◆ Assignment: List every person the post below about abortion and the EU constitution mentions by name.

++++ Excerpt to read ++++

Saturday, July 15, 2006

Abortion could give birth to EU narrative

An abortion ban near you?

The interparliamentary meeting - involving the European parliament, and national parliaments - held recently in Brussels to discuss the future of Europe was not well attended by the press. I counted five on the press gallery, nt including myself. Three of those were evidently student journalists - from Austria, perhaps? - and one slept through the entire morning, sitting at the back, until shaken awake by his eager colleagues. Even the booming voice of James Allister, who upbraided president Borelles for not letting him speak "despite the fact I have been here since five past nine" - could not awake our friend.
The main issue of the debate, on Europe day, was that of the constitution; there was little on health, but the Austrian presidency had provided a useful briefing paper which allowed one to speculate. Namely, on the following.
Judicial cooperation in civil matters would, under the constitution, work on the basis of codecision between parliament and council, where the council has to act in a qualified majority. The exception is family law where there has to be unanimity among member states. With 25 member states of widely different cultural morals on marriage, cohibitation, abortion etc this is unlikeIy to happen. As MEP and constitutional expert Richard Corbett has noted "Abortion is not in the original treaties and is unlikely to be given thelack of consensus on these issues." But it is not impossible. If the constitution ever happened, article III-69 allows nominated areas of family law to be legislated on via parliament “if there are cross border implications”
Well, abortion has cross border implications, if two estranged partners come from different countries and the woman chooses to have the abortion in a more liberal country. In fact, abortion tourism is itself a cross border activity. So will that mean a harmonisation in the abortion laws? Well, there has to be unanimity among council first, so that is unlikely to happen.
Just as well perhaps. There has been since the end of communism a surge in conservatism on abortion across the east bloc, and also in Italy.

++++ Given entries ++++

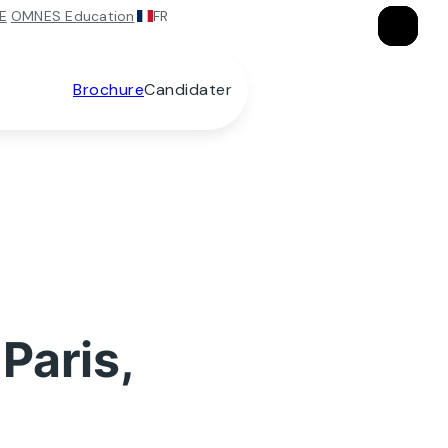
FR
E
OMNES Education
×
×
×
Brochure
Candidater
Paris,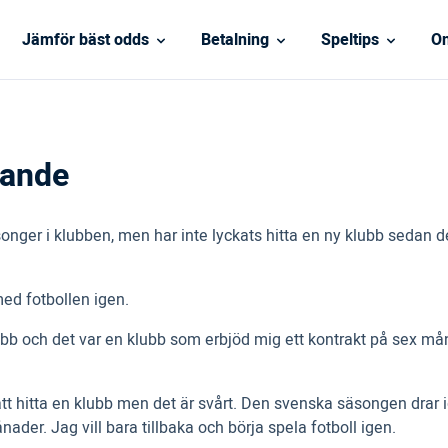
Jämför bäst odds
Betalning
Speltips
On
erande
onger i klubben, men har inte lyckats hitta en ny klubb sedan
.
ed fotbollen igen.
 och det var en klubb som erbjöd mig ett kontrakt på sex månader
 att hitta en klubb men det är svårt. Den svenska säsongen drar i
månader. Jag vill bara tillbaka och börja spela fotboll igen.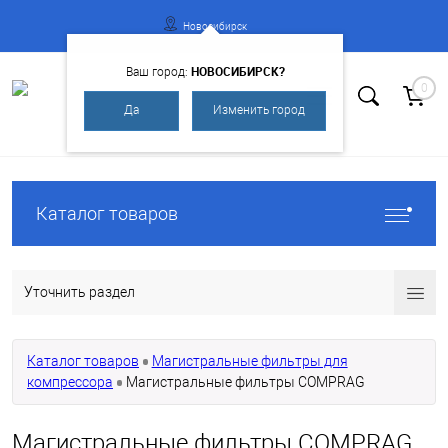
Новосибирск
НОВОСИБИРСК?
Ваш город:
0
Да
Изменить город
Вход
Регистрация
Каталог товаров
Уточнить раздел
Каталог товаров
Магистральные фильтры для
компрессора
Магистральные фильтры COMPRAG
Магистральные фильтры COMPRAG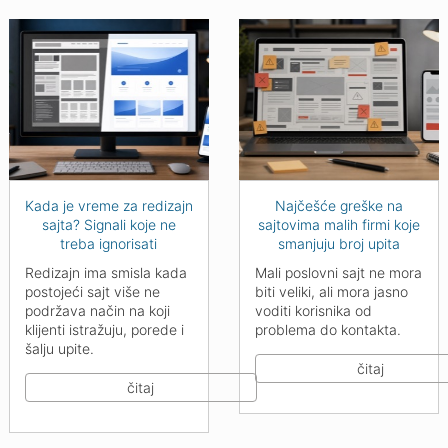
Kada je vreme za redizajn
Najčešće greške na
sajta? Signali koje ne
sajtovima malih firmi koje
treba ignorisati
smanjuju broj upita
Redizajn ima smisla kada
Mali poslovni sajt ne mora
postojeći sajt više ne
biti veliki, ali mora jasno
podržava način na koji
voditi korisnika od
klijenti istražuju, porede i
problema do kontakta.
šalju upite.
čitaj
čitaj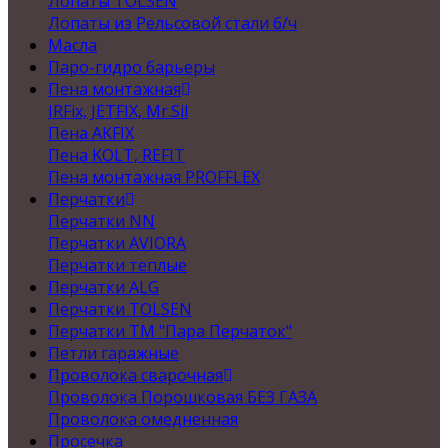
Лопаты TOLSEN
Лопаты из Рельсовой стали б/ч
Масла
Паро-гидро барьеры
Пена монтажная
IRFix, JETFIX, Mr.Sil
Пена AKFIX
Пена KOLT, REFIT
Пена монтажная PROFFLEX
Перчатки
Перчатки NN
Перчатки AVIORA
Перчатки теплые
Перчатки ALG
Перчатки TOLSEN
Перчатки ТМ "Пара Перчаток"
Петли гаражные
Проволока сварочная
Проволока Порошковая БЕЗ ГАЗА
Проволока омедненная
Просечка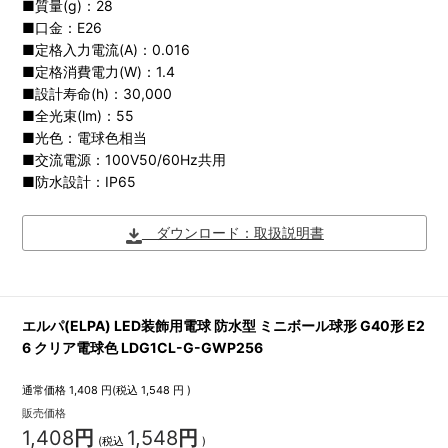
■質量(g)：28
■口金：E26
■定格入力電流(A)：0.016
■定格消費電力(W)：1.4
■設計寿命(h)：30,000
■全光束(lm)：55
■光色：電球色相当
■交流電源：100V50/60Hz共用
■防水設計：IP65
ダウンロード：取扱説明書
エルパ(ELPA) LED装飾用電球 防水型 ミニボール球形 G40形 E2
6 クリア電球色 LDG1CL-G-GWP256
通常価格
1,408
円(税込
1,548
円 )
販売価格
1,408
円
1,548
円
(税込
)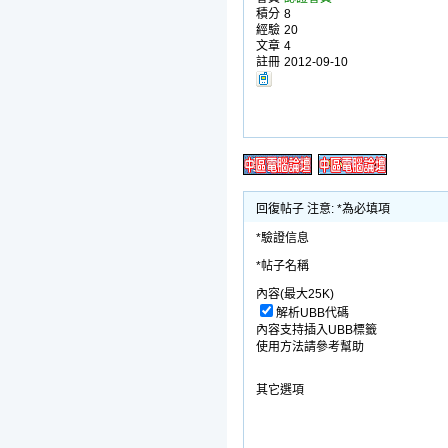
積分
8
經驗
20
文章
4
註冊
2012-09-10
回復帖子 注意: *為必填項
*驗證信息
*帖子名稱
內容(最大25K)
解析UBB代碼
內容支持插入UBB標籤
使用方法請參考幫助
其它選項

++++

◆ Result for this exercise: James Allister, Borelles, Richard Corbett